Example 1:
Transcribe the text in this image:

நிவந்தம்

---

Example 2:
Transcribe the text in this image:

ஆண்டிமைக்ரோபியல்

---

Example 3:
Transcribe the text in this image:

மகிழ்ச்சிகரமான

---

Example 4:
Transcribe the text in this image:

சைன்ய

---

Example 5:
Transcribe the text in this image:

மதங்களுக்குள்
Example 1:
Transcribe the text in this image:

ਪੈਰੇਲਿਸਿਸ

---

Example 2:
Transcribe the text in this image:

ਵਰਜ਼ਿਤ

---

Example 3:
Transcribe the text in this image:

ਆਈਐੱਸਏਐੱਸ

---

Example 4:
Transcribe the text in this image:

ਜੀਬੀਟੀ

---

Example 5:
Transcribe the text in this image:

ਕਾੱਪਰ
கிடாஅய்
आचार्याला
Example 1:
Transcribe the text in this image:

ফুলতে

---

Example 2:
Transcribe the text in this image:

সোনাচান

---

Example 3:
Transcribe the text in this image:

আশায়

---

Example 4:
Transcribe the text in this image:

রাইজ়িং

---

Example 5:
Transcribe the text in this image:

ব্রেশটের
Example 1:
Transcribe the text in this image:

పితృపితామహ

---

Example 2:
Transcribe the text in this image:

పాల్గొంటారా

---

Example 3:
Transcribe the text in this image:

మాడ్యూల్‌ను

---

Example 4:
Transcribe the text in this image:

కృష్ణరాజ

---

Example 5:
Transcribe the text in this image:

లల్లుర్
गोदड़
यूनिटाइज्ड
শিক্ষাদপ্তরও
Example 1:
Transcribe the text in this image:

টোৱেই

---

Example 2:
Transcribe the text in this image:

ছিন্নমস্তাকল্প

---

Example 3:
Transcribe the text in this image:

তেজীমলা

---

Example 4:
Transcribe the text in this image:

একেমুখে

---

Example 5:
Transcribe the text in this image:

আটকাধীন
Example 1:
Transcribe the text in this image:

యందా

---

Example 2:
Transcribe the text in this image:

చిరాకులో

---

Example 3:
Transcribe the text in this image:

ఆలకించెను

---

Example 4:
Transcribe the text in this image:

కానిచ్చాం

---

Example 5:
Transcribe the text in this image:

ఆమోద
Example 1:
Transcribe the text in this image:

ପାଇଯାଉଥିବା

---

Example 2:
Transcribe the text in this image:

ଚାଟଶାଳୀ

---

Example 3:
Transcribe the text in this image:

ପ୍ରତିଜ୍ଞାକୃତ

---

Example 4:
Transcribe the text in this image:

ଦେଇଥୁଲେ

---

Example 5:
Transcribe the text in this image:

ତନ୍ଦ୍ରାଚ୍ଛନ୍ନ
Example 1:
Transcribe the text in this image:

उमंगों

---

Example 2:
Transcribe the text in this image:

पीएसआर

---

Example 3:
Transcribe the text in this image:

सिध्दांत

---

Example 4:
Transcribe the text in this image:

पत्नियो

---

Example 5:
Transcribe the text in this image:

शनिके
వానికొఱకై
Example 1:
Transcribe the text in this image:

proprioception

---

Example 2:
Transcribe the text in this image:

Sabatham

● ● ● ●

Problem statement - Using the material above, output each line exactly as it appears.

Response for this exercise -
Example 1:
Transcribe the text in this image:

நிவந்தம்

---

Example 2:
Transcribe the text in this image:

ஆண்டிமைக்ரோபியல்

---

Example 3:
Transcribe the text in this image:

மகிழ்ச்சிகரமான

---

Example 4:
Transcribe the text in this image:

சைன்ய

---

Example 5:
Transcribe the text in this image:

மதங்களுக்குள்
Example 1:
Transcribe the text in this image:

ਪੈਰੇਲਿਸਿਸ

---

Example 2:
Transcribe the text in this image:

ਵਰਜ਼ਿਤ

---

Example 3:
Transcribe the text in this image:

ਆਈਐੱਸਏਐੱਸ

---

Example 4:
Transcribe the text in this image:

ਜੀਬੀਟੀ

---

Example 5:
Transcribe the text in this image:

ਕਾੱਪਰ
கிடாஅய்
आचार्याला
Example 1:
Transcribe the text in this image:

ফুলতে

---

Example 2:
Transcribe the text in this image:

সোনাচান

---

Example 3:
Transcribe the text in this image:

আশায়

---

Example 4:
Transcribe the text in this image:

রাইজ়িং

---

Example 5:
Transcribe the text in this image:

ব্রেশটের
Example 1:
Transcribe the text in this image:

పితృపితామహ

---

Example 2:
Transcribe the text in this image:

పాల్గొంటారా

---

Example 3:
Transcribe the text in this image:

మాడ్యూల్‌ను

---

Example 4:
Transcribe the text in this image:

కృష్ణరాజ

---

Example 5:
Transcribe the text in this image:

లల్లుర్
गोदड़
यूनिटाइज्ड
শিক্ষাদপ্তরও
Example 1:
Transcribe the text in this image:

টোৱেই

---

Example 2:
Transcribe the text in this image:

ছিন্নমস্তাকল্প

---

Example 3:
Transcribe the text in this image:

তেজীমলা

---

Example 4:
Transcribe the text in this image:

একেমুখে

---

Example 5:
Transcribe the text in this image:

আটকাধীন
Example 1:
Transcribe the text in this image:

యందా

---

Example 2:
Transcribe the text in this image:

చిరాకులో

---

Example 3:
Transcribe the text in this image:

ఆలకించెను

---

Example 4:
Transcribe the text in this image:

కానిచ్చాం

---

Example 5:
Transcribe the text in this image:

ఆమోద
Example 1:
Transcribe the text in this image:

ପାଇଯାଉଥିବା

---

Example 2:
Transcribe the text in this image:

ଚାଟଶାଳୀ

---

Example 3:
Transcribe the text in this image:

ପ୍ରତିଜ୍ଞାକୃତ

---

Example 4:
Transcribe the text in this image:

ଦେଇଥୁଲେ

---

Example 5:
Transcribe the text in this image:

ତନ୍ଦ୍ରାଚ୍ଛନ୍ନ
Example 1:
Transcribe the text in this image:

उमंगों

---

Example 2:
Transcribe the text in this image:

पीएसआर

---

Example 3:
Transcribe the text in this image:

सिध्दांत

---

Example 4:
Transcribe the text in this image:

पत्नियो

---

Example 5:
Transcribe the text in this image:

शनिके
వానికొఱకై
Example 1:
Transcribe the text in this image:

proprioception

---

Example 2:
Transcribe the text in this image:

Sabatham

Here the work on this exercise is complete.